Бояре тоже не дремали. Люто против Годуновых свирепели, государю в ноги челобитной поклонилися: мол, бесплодна Ирина Годунова, развести с ней царевича надобно. Ее в монастырь, ему — новую супругу.
Государь, не тем будь помянут, с ними со всеми, как кот с мышью, тешился. Вроде бояр обнадежит, и Бориса Федоровича сна лишит. В чем вина сношеньки-то была? Каждый понимал: кровь с молоком, красавица — другую такую поискать, а вот царевич… Господи прости, ни к какому делу не гож. Спасибо, за Ирину Федоровну, как дитя малое за мамкин подол, держался. Иных подчас узнать не мог, ее одну среди всех распознавал. Оторвать от супруги не могли. Государь и с ним говорить собрался, да рукой махнул: кричит царевич, слезами того гляди захлебнется, ножками топает, кулаками машет. Слова вымолвить толком не может — все криком. Пузыри пускает, того гляди об землю ударится. Какого уж тут наследничка ждать!

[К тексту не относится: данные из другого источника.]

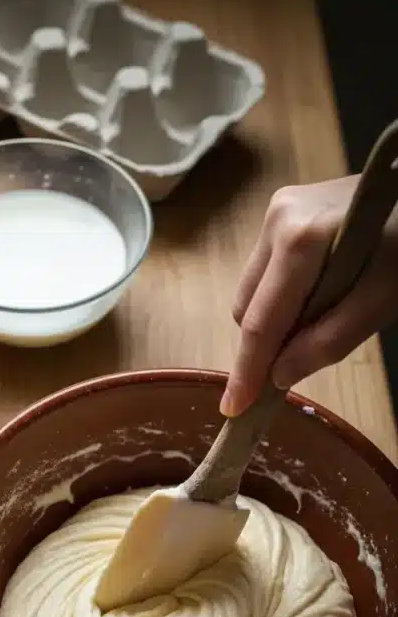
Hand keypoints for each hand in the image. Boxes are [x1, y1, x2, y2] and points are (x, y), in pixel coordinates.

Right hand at [221, 176, 397, 416]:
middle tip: (303, 354)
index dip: (248, 370)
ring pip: (252, 289)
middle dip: (266, 340)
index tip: (235, 408)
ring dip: (275, 315)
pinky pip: (266, 269)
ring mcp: (276, 209)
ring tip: (323, 310)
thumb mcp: (381, 302)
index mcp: (299, 241)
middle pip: (246, 307)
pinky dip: (283, 292)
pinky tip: (318, 288)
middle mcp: (276, 220)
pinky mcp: (282, 208)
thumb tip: (279, 376)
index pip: (261, 322)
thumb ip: (328, 344)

Никому-то Федор Иоаннович не нужен был. А как государь смертно зашиб старшего царевича Иоанна Иоанновича, выхода не осталося. Пришлось Ивану Васильевичу наследником Федора объявлять. Сказывал Борис Федорович, злорадствовал больно государь: я вам плох был, теперь со слабоумным поживите, меня добрым словом поминайте! О сынке Марии Нагой и разговору не бывало. Как иначе: седьмая супруга, по молитве взятая — «для утишения плоти», не для супружества христианского.

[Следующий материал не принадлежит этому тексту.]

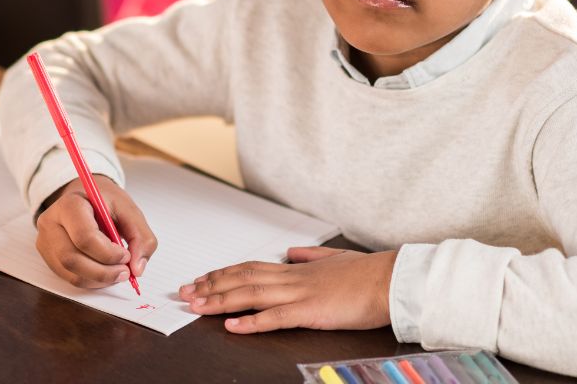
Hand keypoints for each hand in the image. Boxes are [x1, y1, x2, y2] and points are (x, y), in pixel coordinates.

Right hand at [34, 175, 157, 288]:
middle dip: (104, 272)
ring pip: (71, 273)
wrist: (86, 198)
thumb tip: (137, 268)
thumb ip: (141, 237)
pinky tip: (105, 272)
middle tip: (126, 271)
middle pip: (72, 259)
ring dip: (100, 280)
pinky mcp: (49, 257)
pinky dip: (92, 281)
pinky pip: (70, 278)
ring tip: (118, 272)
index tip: (126, 255)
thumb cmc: (105, 203)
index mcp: (70, 205)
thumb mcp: (129, 210)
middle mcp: (51, 223)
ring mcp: (46, 241)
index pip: (84, 237)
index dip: (108, 253)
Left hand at [177, 246, 397, 332]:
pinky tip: (232, 326)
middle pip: (242, 279)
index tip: (202, 279)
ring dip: (220, 301)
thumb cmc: (368, 273)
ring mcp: (300, 293)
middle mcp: (292, 277)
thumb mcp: (335, 258)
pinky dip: (251, 322)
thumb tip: (292, 251)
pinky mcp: (311, 311)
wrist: (391, 280)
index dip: (223, 273)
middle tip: (185, 293)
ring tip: (196, 306)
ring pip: (250, 295)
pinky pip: (274, 317)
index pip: (250, 268)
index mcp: (297, 268)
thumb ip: (310, 256)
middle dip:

Оно верно, что по первому завещанию хотел государь Иван Васильевич Марии Нагой в удел Ростов определить, а сынку — Углич да еще три города. Только раздумался: в последнем завещании царицу всяких земель лишил, Димитрию один Углич положил да и то, чтоб опека над ним была, — не иначе. Борис Федорович сколько на то сил положил! Да разве все усмотришь? Опекунами Дмитрия Иоанновича государь назначил дядю его родного, Никиту Романовича Юрьева, князя Ивана Федоровича Мстиславского, князя Ивана Петровича Шуйского да Богдана Яковлевича Бельского. О Годунове ни словечка, будто и не было слуги верного.